Strikes hit Seattle

Sandwich makers in Seattle are following the path of Starbucks workers. Workers at Homegrown toil at a large enterprise, making and distributing sandwiches throughout the Seattle metro. Homegrown owns 10 cafes.

Homegrown sandwich workers on strike, Seattle. (Photo: Our Union is Homegrown)

Since June, a majority of the workers have insisted on union recognition through the card check recognition process to be represented by UNITE-HERE Local 8. They are demanding safety, respect and jobs at a sustainable wage when rents are through the roof. Homegrown workers have received increasing labor and community solidarity, including from six members of the Seattle City Council.

After organizing, leafleting and picketing stores through the “Hot Union Summer,” the workers are upping the struggle. Delivery drivers, especially angry since the company installed truck cameras to spy on them while they work, struck Aug. 17.

Now workers in at least four Homegrown cafes have voted to join the strike to press their just demands. (@OurUnionIsHG)

Day care workers strike

Workers at the MightyKidz child care center in Seattle formed the Magnolia Childcare Union in early August. They put forth demands for wages of $22-$25 an hour for teaching children in the upper-class neighborhood. They demanded at least the minimum child-to-teacher staffing ratios, a clear training plan for new teachers and that they be given legally mandated break time.

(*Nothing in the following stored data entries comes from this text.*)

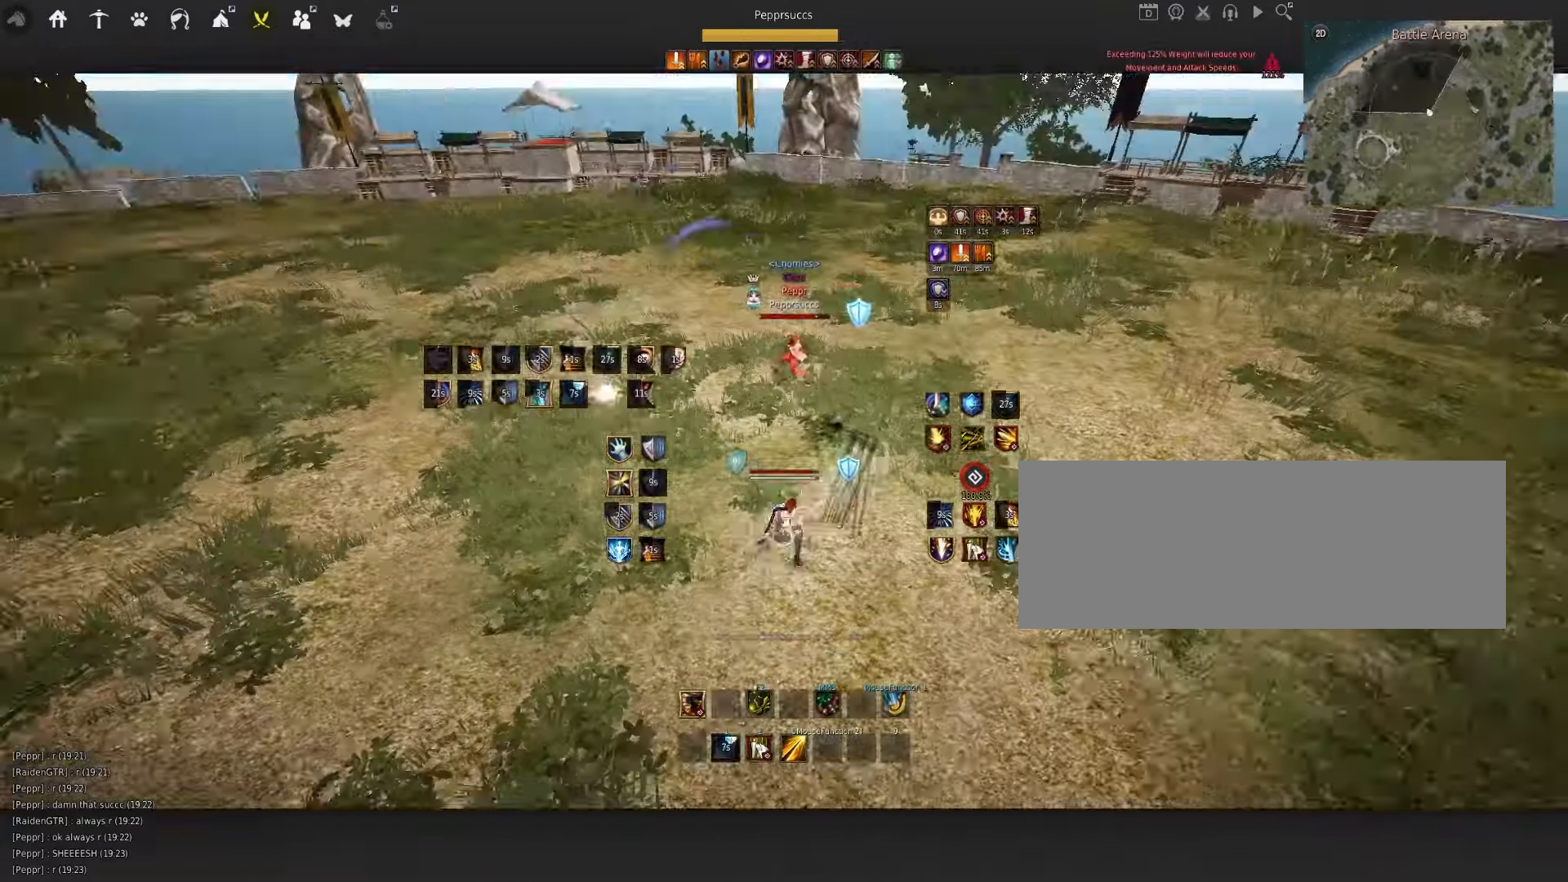
{"keys": ["w"], "mouse": ["left"], "events": []}
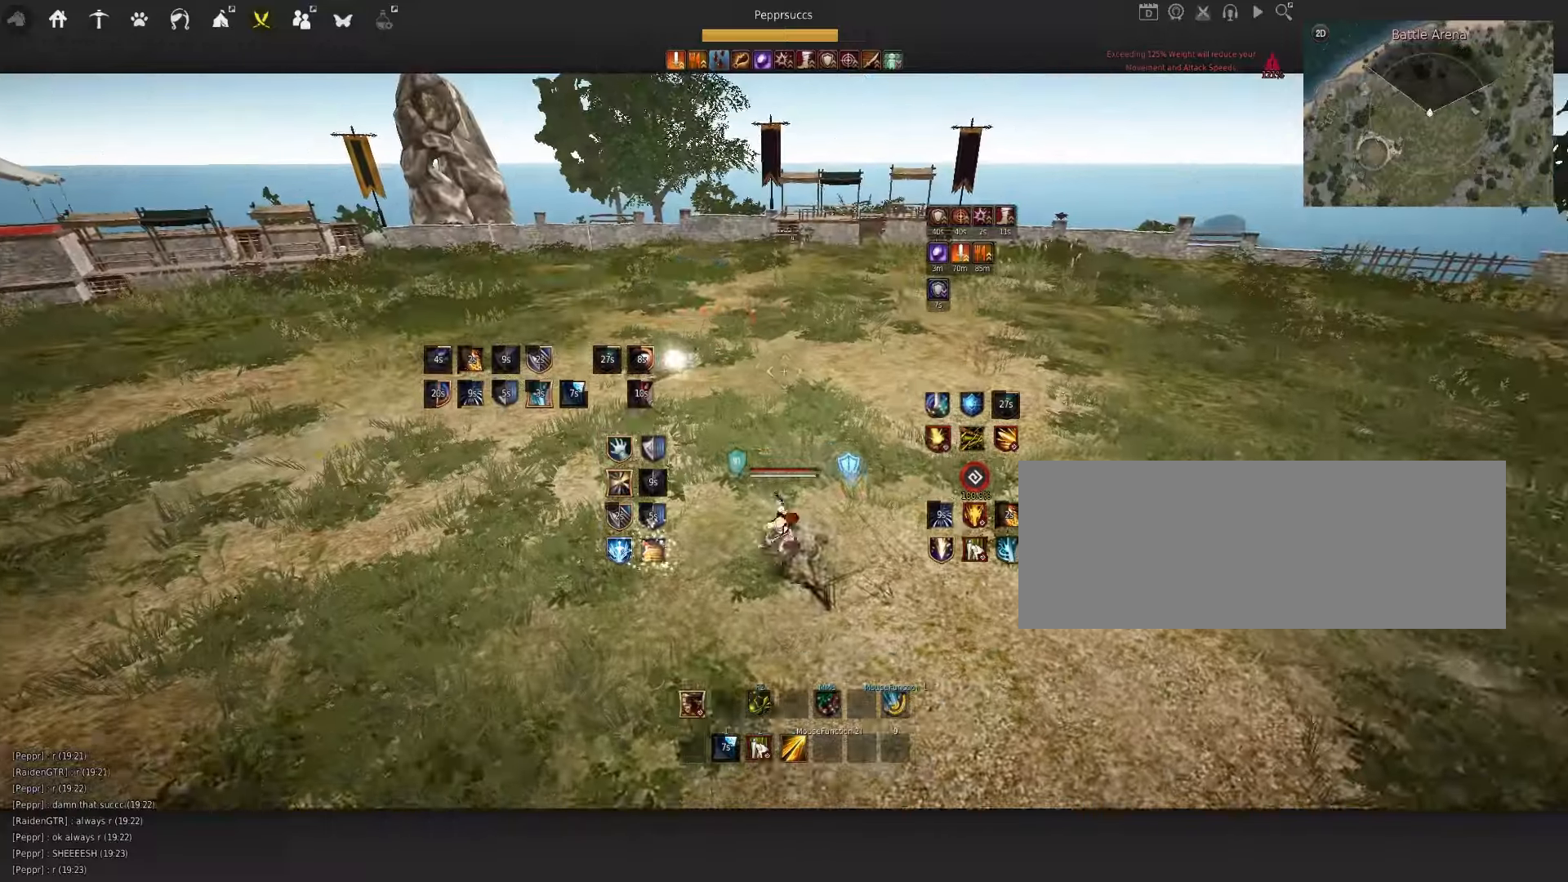
{"keys": ["w"], "mouse": ["left"], "events": []}
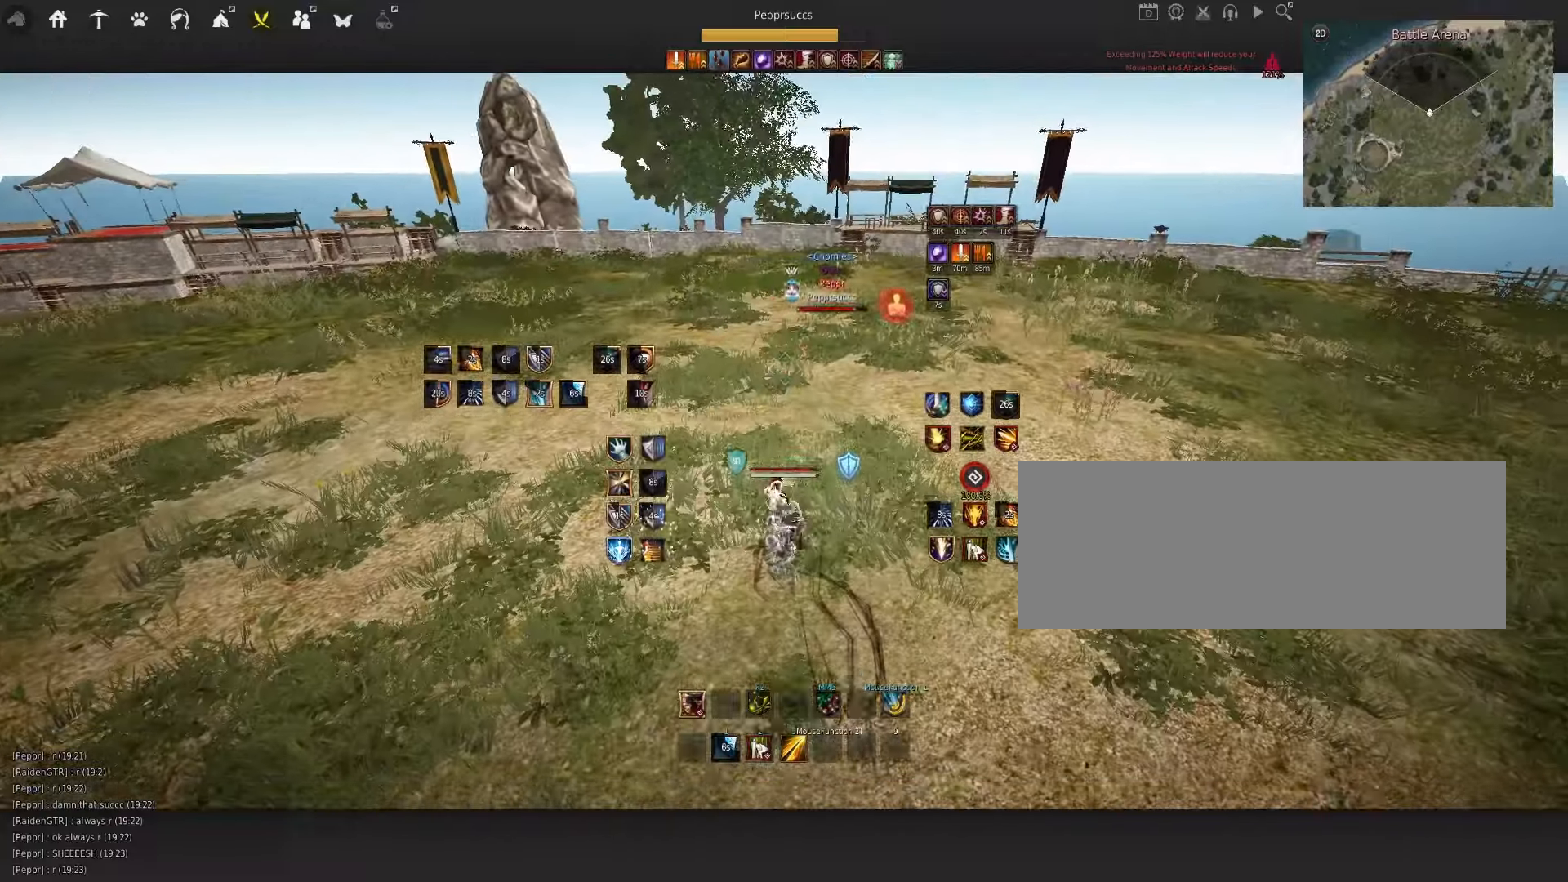
{"keys": ["a"], "mouse": ["right"], "events": [[33, "mouse_left", "up"], [50, "w", "up"], [250, "a", "down"], [283, "mouse_right", "down"]]}
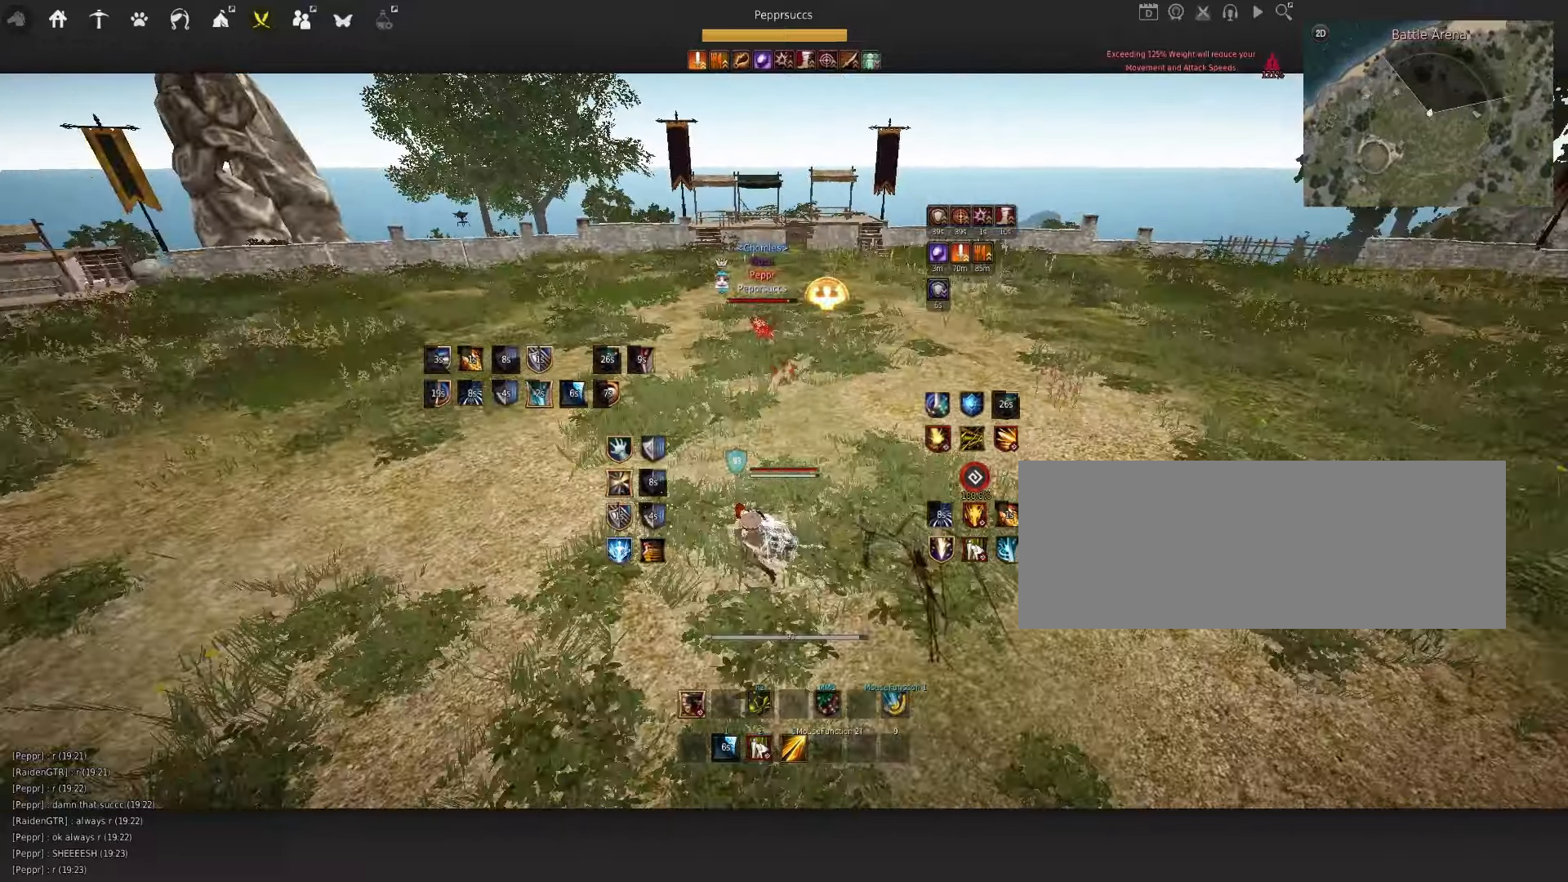
{"keys": [], "mouse": [], "events": [[67, "a", "up"], [100, "mouse_right", "up"], [183, "space", "down"], [267, "shift", "down"], [283, "w", "down"], [300, "space", "up"], [450, "shift", "up"], [467, "w", "up"]]}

But when the teachers struck for their demands, 10 of them were illegally fired. The bosses of MightyKidz accused the workers of “commercial extortion.”

On Aug. 10, a Magnolia neighborhood rally was called, with the help of City Councilperson Kshama Sawant, to rally support and respect for the striking workers.

The rally brought out 100 union allies. Several striking workers spoke. Especially supportive was Service Employees Union (SEIU) Local 925 President Tricia Schroeder, who spoke and pledged support. Jesse Mason of Communications Workers (CWA), which represents Verizon workers, and Joe Segru, a teacher and a member of the Seattle Education Association, also spoke. Sawant, who helped start a MightyKidz Solidarity Fund with a $2,000 donation for the strikers, chastised MightyKidz bosses Kyla and Jeff Liboon.